··· Données à traiter
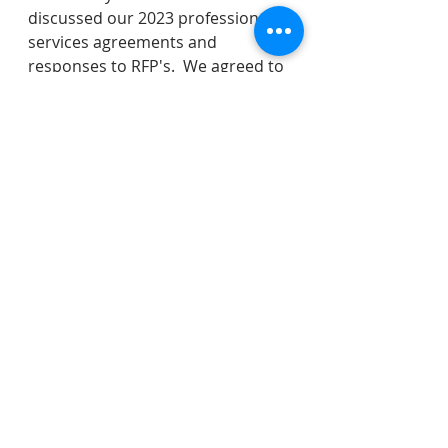
discussed our 2023 professional 
services agreements and 
responses to RFP's.  We agreed to 
discuss whether or not we want to 
proceed with changing our 
cannabis business prohibition at 
our next meeting on January 9th.   
I raised an new item in New 
Business on whether or not we 
could ask the Police Chief to come 
in and present some ideas to the 
Council on quick safety 
improvements we could make to 
Bloomfield Avenue.  Council 
Tamburro is going to take this 
issue to the Neighborhood Traffic 
and Safety Committee for that 
group to compile 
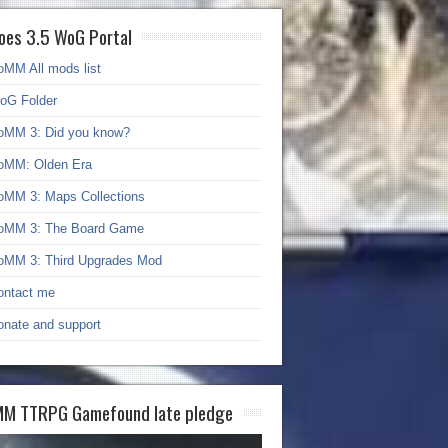
oes 3.5 WoG Portal
oMM All mods list
oG Folder
oMM 3: Did you know?
oMM: Olden Era
oMM 3: Maps Collections
oMM 3: The Board Game
oMM 3: Third Upgrades Mod
ontact me
onate and support
M TTRPG Gamefound late pledge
······
• Travail demandé
Convertissez le texte de toutes les entrées en une liste JSON de chaînes, à raison d'une chaîne par ligne et sans les lignes vides. Laissez les images de côté dans la réponse.

• Votre solution
[
  "discussed our 2023 professional ",
  "services agreements and ",
  "responses to RFP's.  We agreed to ",
  "discuss whether or not we want to ",
  "proceed with changing our ",
  "cannabis business prohibition at ",
  "our next meeting on January 9th.   ",
  "I raised an new item in New ",
  "Business on whether or not we ",
  "could ask the Police Chief to come ",
  "in and present some ideas to the ",
  "Council on quick safety ",
  "improvements we could make to ",
  "Bloomfield Avenue.  Council ",
  "Tamburro is going to take this ",
  "issue to the Neighborhood Traffic ",
  "and Safety Committee for that ",
  "group to compile ",
  "oes 3.5 WoG Portal",
  "oMM All mods list",
  "oG Folder",
  "oMM 3: Did you know?",
  "oMM: Olden Era",
  "oMM 3: Maps Collections",
  "oMM 3: The Board Game",
  "oMM 3: Third Upgrades Mod",
  "ontact me",
  "onate and support",
  "M TTRPG Gamefound late pledge"
]